### Excerpt:

********************

Children picking through garbage in Sittwe, western Myanmar.

In the interest of full disclosure, my name is not Timothy Chase.

I write this story, indeed any story about Myanmar, under a pseudonym. This is absolutely essential because I want to go back there to continue documenting, writing and talking about the struggles and perseverance of people living under one of the world’s most oppressive regimes.

Myanmar, also known as Burma, sits between India and China in Southeast Asia. It has been ruled by a military dictatorship since 1962. The generals put a civilian face on their regime in elections last November, but as friends in Myanmar say, “same wine, new bottle.”

The generals, their families and their cronies have become fabulously wealthy selling the country’s natural resources — teak, natural gas, oil, minerals. The general population has been left to fend for itself. The average annual income is estimated at $500.

Human Rights Watch calls Myanmar one of the worst human rights abusers. Transparency International ranks it as the second most corrupt nation, behind Somalia. Reporters Without Borders puts it fifth from the bottom for press freedom. The Committee to Protect Journalists says it’s the worst place in the world to be a blogger.

********************

### Dataset:

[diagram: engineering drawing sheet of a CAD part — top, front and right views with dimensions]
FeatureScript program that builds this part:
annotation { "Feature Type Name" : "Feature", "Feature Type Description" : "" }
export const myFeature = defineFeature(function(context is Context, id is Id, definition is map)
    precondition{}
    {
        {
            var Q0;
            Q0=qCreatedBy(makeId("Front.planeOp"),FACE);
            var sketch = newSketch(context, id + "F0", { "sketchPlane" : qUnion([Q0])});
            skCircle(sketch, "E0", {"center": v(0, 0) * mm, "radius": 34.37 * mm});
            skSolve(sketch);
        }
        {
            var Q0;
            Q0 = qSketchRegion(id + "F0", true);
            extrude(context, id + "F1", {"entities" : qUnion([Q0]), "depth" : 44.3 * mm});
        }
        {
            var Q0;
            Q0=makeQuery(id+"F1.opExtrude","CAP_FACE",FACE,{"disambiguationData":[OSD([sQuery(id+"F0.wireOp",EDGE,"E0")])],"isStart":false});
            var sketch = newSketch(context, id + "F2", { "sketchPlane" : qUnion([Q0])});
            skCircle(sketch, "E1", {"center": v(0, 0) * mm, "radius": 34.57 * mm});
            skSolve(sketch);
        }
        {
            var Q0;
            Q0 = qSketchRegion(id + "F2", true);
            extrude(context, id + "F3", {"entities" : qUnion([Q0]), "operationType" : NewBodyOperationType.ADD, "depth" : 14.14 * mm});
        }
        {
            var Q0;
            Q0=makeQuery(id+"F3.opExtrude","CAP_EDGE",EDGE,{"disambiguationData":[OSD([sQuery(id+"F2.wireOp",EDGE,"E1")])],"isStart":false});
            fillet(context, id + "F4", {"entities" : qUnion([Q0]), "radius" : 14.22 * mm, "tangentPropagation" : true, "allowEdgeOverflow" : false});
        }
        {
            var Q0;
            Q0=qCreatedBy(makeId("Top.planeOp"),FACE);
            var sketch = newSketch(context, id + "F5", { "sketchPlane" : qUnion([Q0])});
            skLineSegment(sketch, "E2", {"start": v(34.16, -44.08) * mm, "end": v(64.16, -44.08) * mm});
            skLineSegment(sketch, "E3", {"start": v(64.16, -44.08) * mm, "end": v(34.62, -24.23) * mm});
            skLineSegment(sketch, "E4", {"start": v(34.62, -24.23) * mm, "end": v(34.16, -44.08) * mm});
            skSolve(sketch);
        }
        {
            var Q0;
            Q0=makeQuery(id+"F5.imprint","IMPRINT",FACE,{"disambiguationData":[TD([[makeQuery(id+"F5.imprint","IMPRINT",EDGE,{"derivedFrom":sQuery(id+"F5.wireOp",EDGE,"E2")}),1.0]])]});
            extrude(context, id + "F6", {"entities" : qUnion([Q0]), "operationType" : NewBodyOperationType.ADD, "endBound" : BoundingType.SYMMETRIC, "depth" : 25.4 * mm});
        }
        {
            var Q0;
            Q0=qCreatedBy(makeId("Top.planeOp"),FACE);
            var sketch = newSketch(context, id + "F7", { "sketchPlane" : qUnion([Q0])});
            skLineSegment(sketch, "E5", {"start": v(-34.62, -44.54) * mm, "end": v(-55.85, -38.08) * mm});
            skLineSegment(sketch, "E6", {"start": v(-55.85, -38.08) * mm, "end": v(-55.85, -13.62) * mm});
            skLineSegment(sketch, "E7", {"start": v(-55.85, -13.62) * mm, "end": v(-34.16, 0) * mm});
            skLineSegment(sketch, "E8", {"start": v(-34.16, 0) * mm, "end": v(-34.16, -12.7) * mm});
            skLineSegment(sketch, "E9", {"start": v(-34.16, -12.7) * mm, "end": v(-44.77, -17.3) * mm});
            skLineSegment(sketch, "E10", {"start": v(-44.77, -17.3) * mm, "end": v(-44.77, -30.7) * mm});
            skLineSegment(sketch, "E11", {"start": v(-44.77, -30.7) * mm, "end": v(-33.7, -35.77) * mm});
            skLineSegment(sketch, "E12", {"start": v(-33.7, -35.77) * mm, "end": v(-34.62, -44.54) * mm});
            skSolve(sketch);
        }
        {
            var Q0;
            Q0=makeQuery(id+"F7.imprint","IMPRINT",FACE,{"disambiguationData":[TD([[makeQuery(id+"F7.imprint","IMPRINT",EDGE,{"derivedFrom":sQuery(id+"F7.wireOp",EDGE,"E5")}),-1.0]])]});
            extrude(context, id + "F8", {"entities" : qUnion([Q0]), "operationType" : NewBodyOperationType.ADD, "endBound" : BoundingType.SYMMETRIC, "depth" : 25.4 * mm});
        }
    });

********************

### What you will do:
Using the Myanmar excerpt, answer these:
(a) Since what year has Myanmar been under military rule?
(b) What is the estimated average annual income there?
(c) Which nation does Transparency International place ahead of Myanmar as more corrupt?

### Result of this task:
(a) 1962
(b) $500
(c) Somalia